A purrr-less way of doing this?

I'm wondering what would be a "purrr-less" but still tidyverse approach to doing the following:

library(tidyverse)

df <- tribble(
  ~var1, ~var2,
  'a', 1,
  'a', 2,
  'a', 3,
  'b', 1,
  'b', 1,
  'b', 3
)

df %>% 
  group_by(var1) %>%
  mutate(
      n_lower = map_dbl(var2, ~sum(var2 < .x))
  )

My feeling is that it should be possible to do something similar to:

df %>% 
  group_by(var1) %>%
  mutate(
      n_lower = sum(var1 < var1)
  )

... by telling R in some way that the first var1 refers to the whole group of observations rather than the single one.

Any ideas?

Hey there. It's an interesting question. I'm not sure what your motivation is for not using {purrr::map_*} - which seems the ideal tool for the job as you want to iterate a function over a vector. But anyway, I had a crack at doing it with {dplyr} but my skills were not adequate despite some frustrating hours of trying!

Here are a few thoughts:

  • I suspect in your original map_dbl example, if I understand you right, what you really want to say is:
df %>% 
  group_by(var1) %>%
  mutate(
    n_lower = map_dbl(var2, ~sum(var2[var2 < .x]))
  )

... this gives a different result to your example. And in your second, non-purrr example, you've written var1 when presumably you mean var2.

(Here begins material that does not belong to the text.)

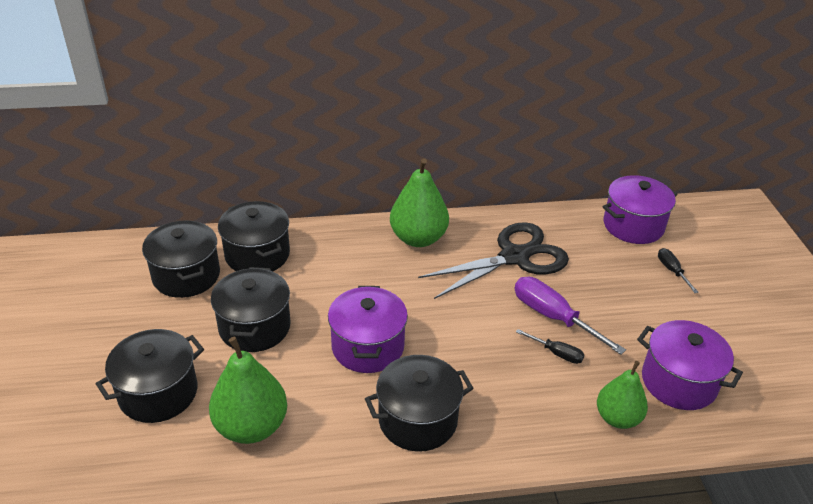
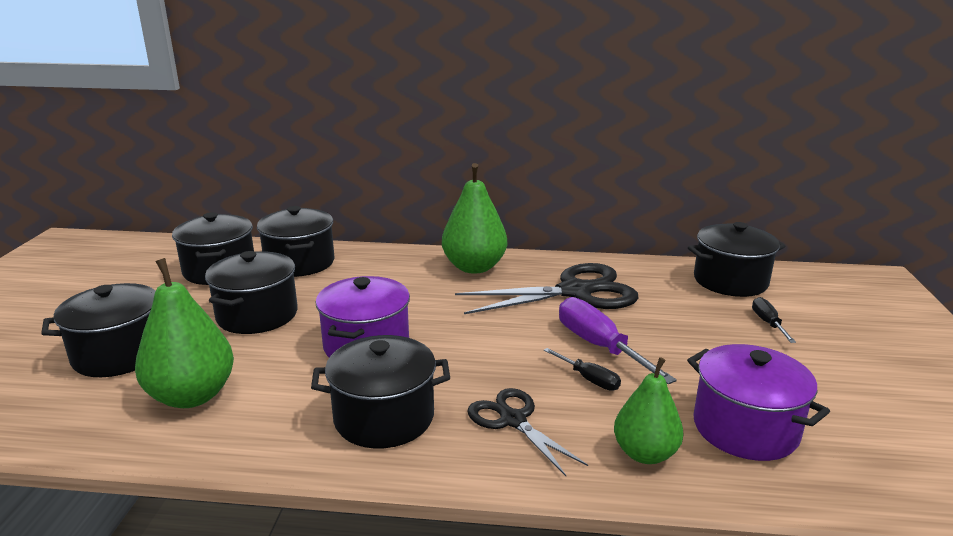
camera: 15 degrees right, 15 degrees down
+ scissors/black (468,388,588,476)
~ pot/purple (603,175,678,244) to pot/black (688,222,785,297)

  • And then I thought: you want a vector result from mutate of length 6, to fill your $n_lower column. If you do group_by then it will summarise and you'll get a result of length 2 (one sum for each group in var1). So what you really want is dplyr::filter, not group_by.

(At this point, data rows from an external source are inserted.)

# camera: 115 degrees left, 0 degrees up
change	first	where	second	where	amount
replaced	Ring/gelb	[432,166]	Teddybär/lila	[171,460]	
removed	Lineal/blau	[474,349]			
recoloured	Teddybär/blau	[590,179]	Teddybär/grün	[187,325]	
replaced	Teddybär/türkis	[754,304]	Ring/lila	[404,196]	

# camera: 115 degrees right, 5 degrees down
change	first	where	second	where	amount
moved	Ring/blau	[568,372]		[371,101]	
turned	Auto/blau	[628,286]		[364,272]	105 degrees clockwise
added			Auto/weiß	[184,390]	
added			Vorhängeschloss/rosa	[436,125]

  • And the tool to meet your need of distinguishing var1 as a column name from var1 as a variable argument to sum is probably tidyeval.


Here's my attempt, which doesn't work, however. It seems to take just the first result from row 1, which is zero, and uses it to fill every row of $n_lower. Rather than doing the mutate separately for each row of the tibble. (This is why I love {purrr}!)
I would be grateful of enlightenment on this problem myself!

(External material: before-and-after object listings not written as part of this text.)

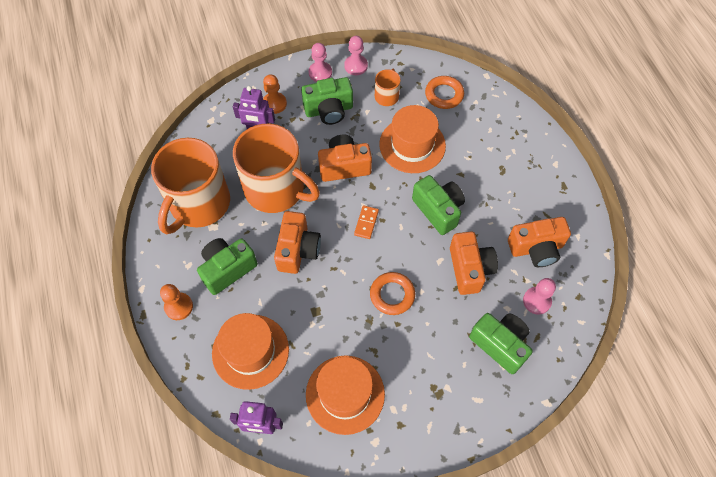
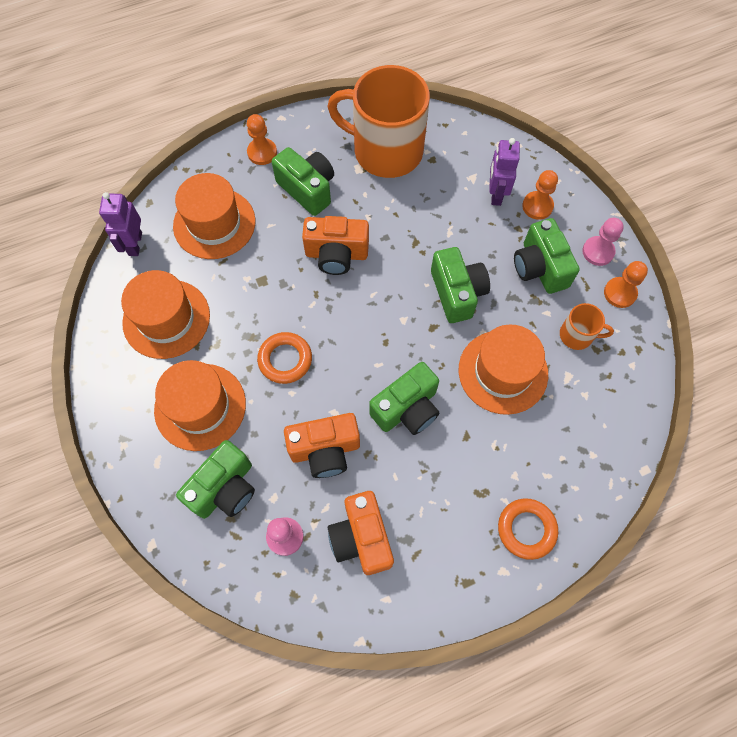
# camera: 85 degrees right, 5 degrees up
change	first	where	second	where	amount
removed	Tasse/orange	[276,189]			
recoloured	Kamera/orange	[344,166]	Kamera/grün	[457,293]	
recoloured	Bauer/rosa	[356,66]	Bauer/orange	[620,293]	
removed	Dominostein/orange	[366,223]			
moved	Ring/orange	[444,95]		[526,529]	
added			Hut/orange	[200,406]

lower_sum <- function(df, var1, var2) {
    df %>% 
    filter({{var1}} == var1) %>% 
    summarise(sum({{var2}}[{{var2}} < var2])) %>% 
    pull(.)
}

df %>% 
  mutate(n_lower = lower_sum(df, var1, var2))

I think I know why this doesn't work (lower_sum(df, var1, var2) just returns a single value 0 rather than a vector) but my brain hurts too much now to fix it.

I reckon this is do-able using extra/duplicate columns but that feels like cheating.

This might be useful, or this or this or this ... I'm not sure.

df %>% group_by(var1) %>%
  mutate(var2_c = list(var2)) %>% 
   rowwise() %>%
  mutate(n_lower = sum(var2>var2_c))
1 Like

Thanks both!

@ francisbarton There's no reason why I would want to not use purrr, was just wondering if/how it could be done without.

@ nirgrahamuk Interesting, thanks!

1 Like

This topic was automatically closed 7 days after the last reply. New replies are no longer allowed.

This doesn't do what I want either:

lower_sum <- function(df, var1, var2) {
    df %>% 
    filter({{var1}} == var1) %>% 
    filter({{var2}} < var2) %>% 
    add_tally(wt = {{var2}}, name = "n_lower")
}

lower_sum(df, var1, var2)